All of the entries need to be printed again exactly; pictures are the only thing to omit.

[Rendered page images]
<<<<
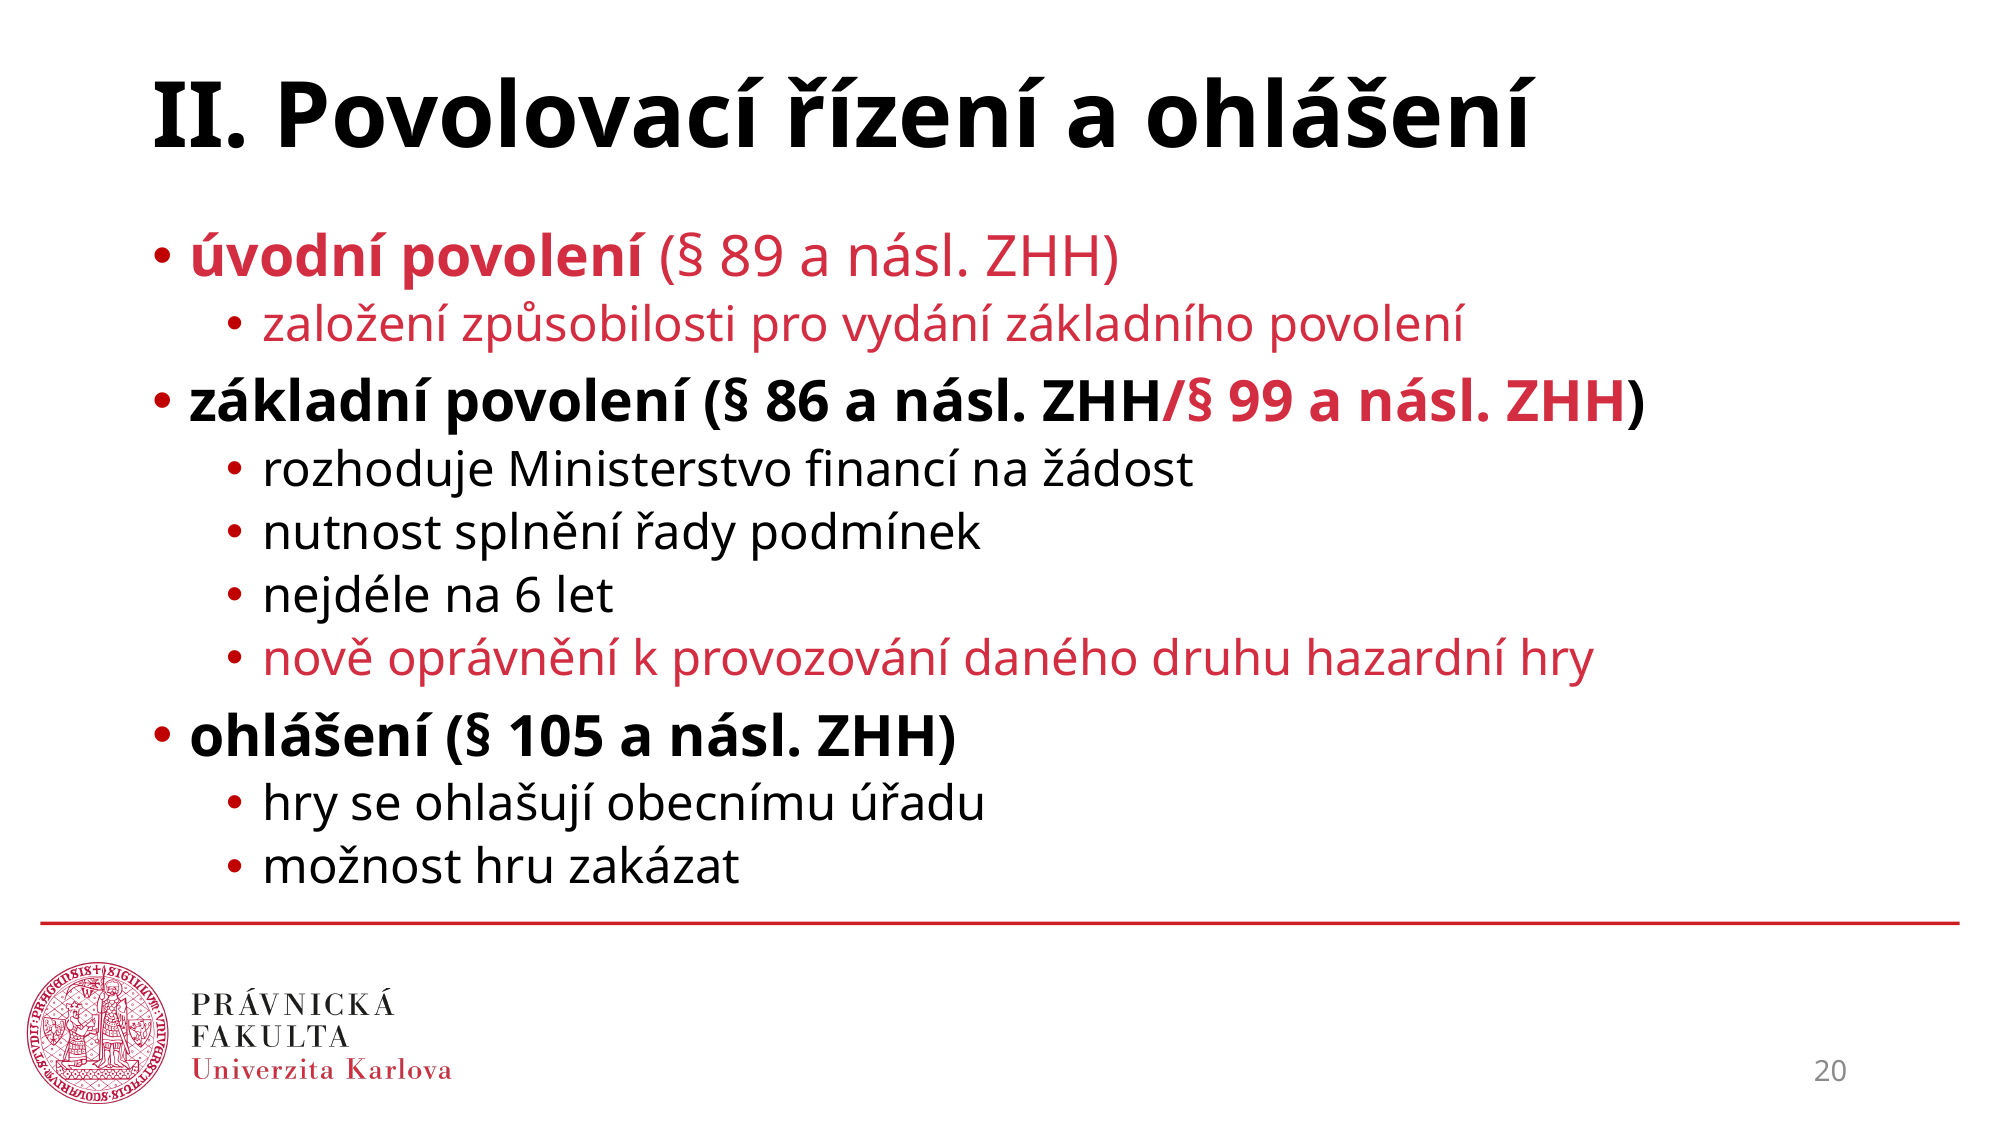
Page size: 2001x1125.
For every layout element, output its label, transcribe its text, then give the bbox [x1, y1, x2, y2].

list úvodní povolení (§ 89 a násl. ZHH) založení způsobilosti pro vydání základního povolení základní povolení (§ 86 a násl. ZHH/§ 99 a násl. ZHH) rozhoduje Ministerstvo financí na žádost nutnost splnění řady podmínek nejdéle na 6 let nově oprávnění k provozování daného druhu hazardní hry ohlášení (§ 105 a násl. ZHH) hry se ohlašují obecnímu úřadu možnost hru zakázat [137, 220, 1863, 905]
title II. Povolovací řízení a ohlášení [137, 2, 1863, 220]
slide_number 20 [1412, 1042, 1863, 1103]
picture [26, 962, 452, 1104]
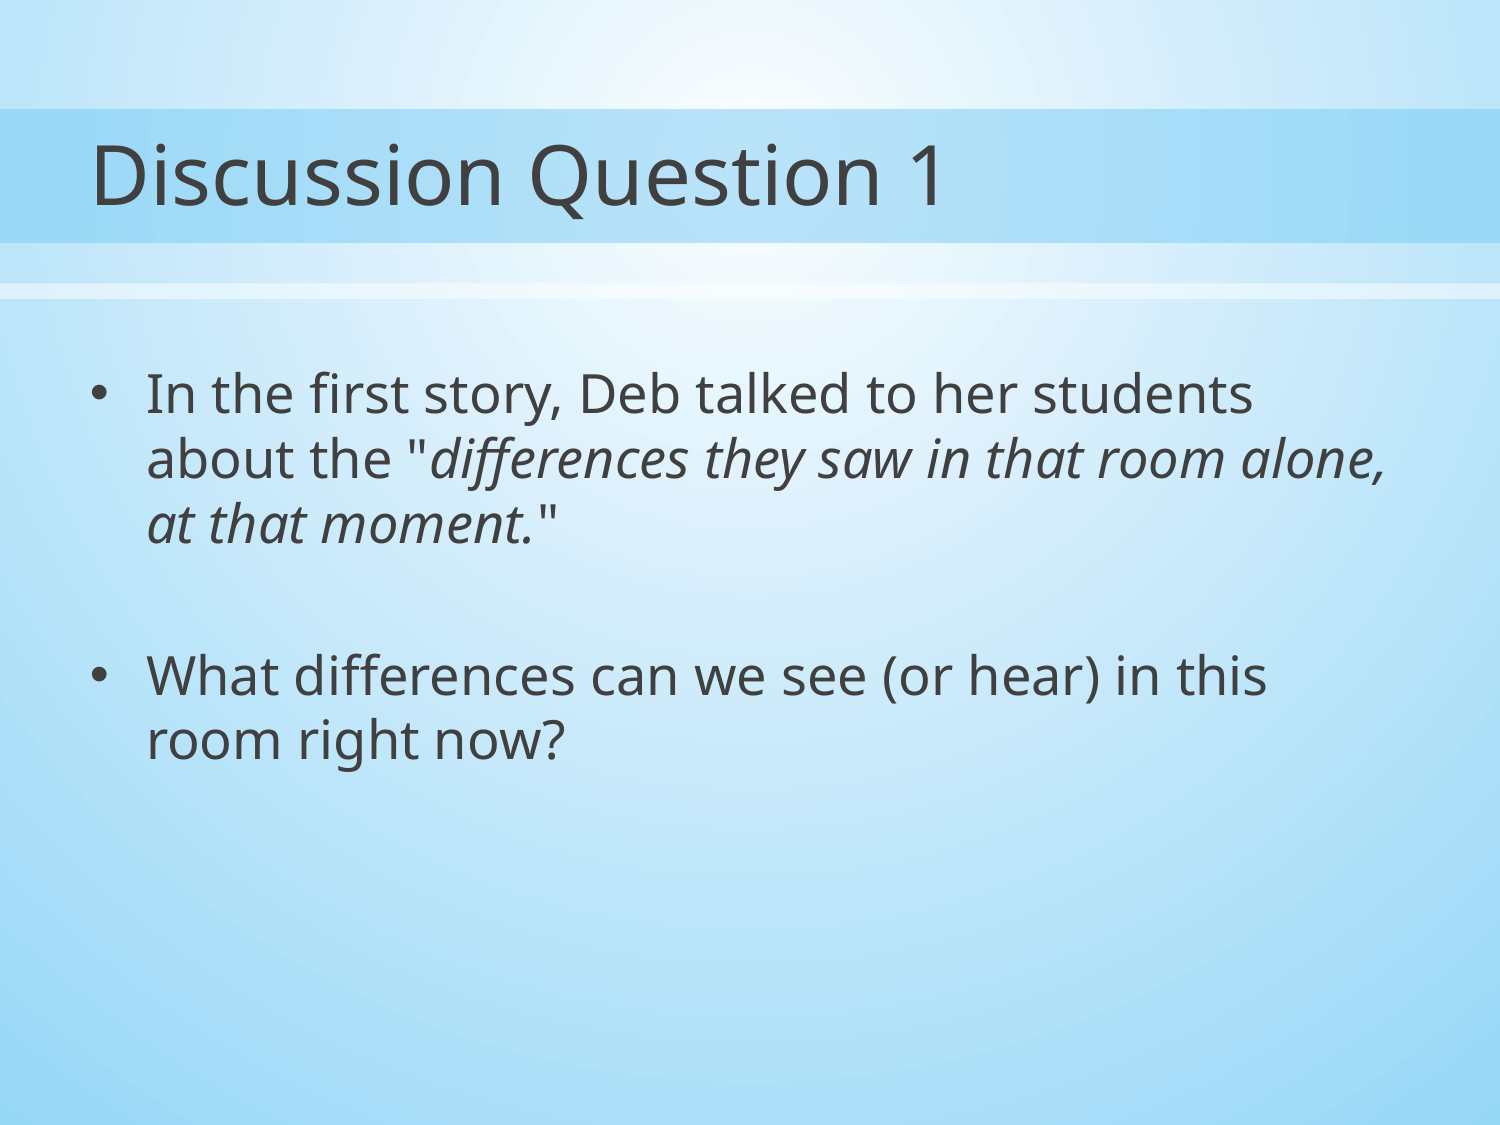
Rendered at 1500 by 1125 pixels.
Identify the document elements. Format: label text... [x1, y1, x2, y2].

picture [0, 0, 1500, 1125]
title Discussion Question 1 [75, 114, 1425, 233]
list In the first story, Deb talked to her students about the "differences they saw in that room alone, at that moment." What differences can we see (or hear) in this room right now? [75, 352, 1425, 1005]
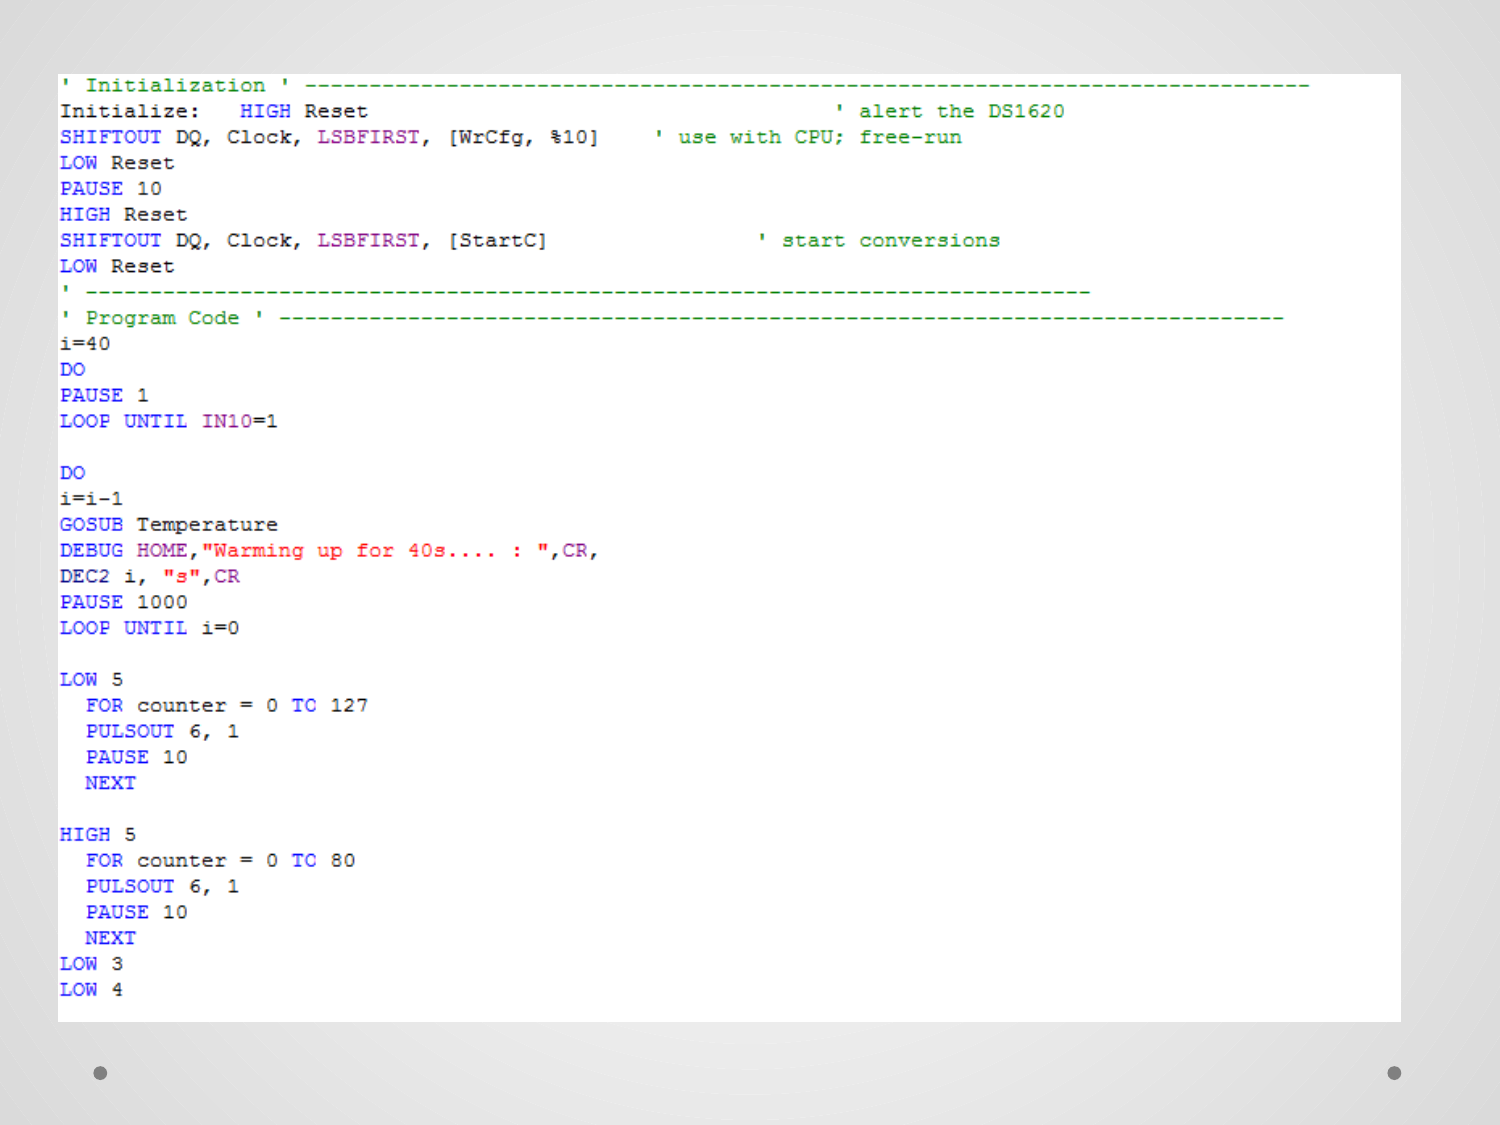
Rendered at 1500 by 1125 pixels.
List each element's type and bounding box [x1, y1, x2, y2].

picture [57, 74, 1401, 1022]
>>>>
| SOLUTION TO THIS EXERCISE |
Page size: 2001x1125.
For every layout element, output its label, transcribe its text, then give the bbox [x1, y1, x2, y2].

list úvodní povolení (§ 89 a násl. ZHH) založení způsobilosti pro vydání základního povolení základní povolení (§ 86 a násl. ZHH/§ 99 a násl. ZHH) rozhoduje Ministerstvo financí na žádost nutnost splnění řady podmínek nejdéle na 6 let nově oprávnění k provozování daného druhu hazardní hry ohlášení (§ 105 a násl. ZHH) hry se ohlašují obecnímu úřadu možnost hru zakázat [137, 220, 1863, 905]
title II. Povolovací řízení a ohlášení [137, 2, 1863, 220]
slide_number 20 [1412, 1042, 1863, 1103]
picture [26, 962, 452, 1104]
Rendered at 1500 by 1125 pixels.
Identify the document elements. Format: label text... [x1, y1, x2, y2].

picture [0, 0, 1500, 1125]
title Discussion Question 1 [75, 114, 1425, 233]
list In the first story, Deb talked to her students about the "differences they saw in that room alone, at that moment." What differences can we see (or hear) in this room right now? [75, 352, 1425, 1005]
Rendered at 1500 by 1125 pixels.
List each element's type and bounding box [x1, y1, x2, y2].

picture [57, 74, 1401, 1022]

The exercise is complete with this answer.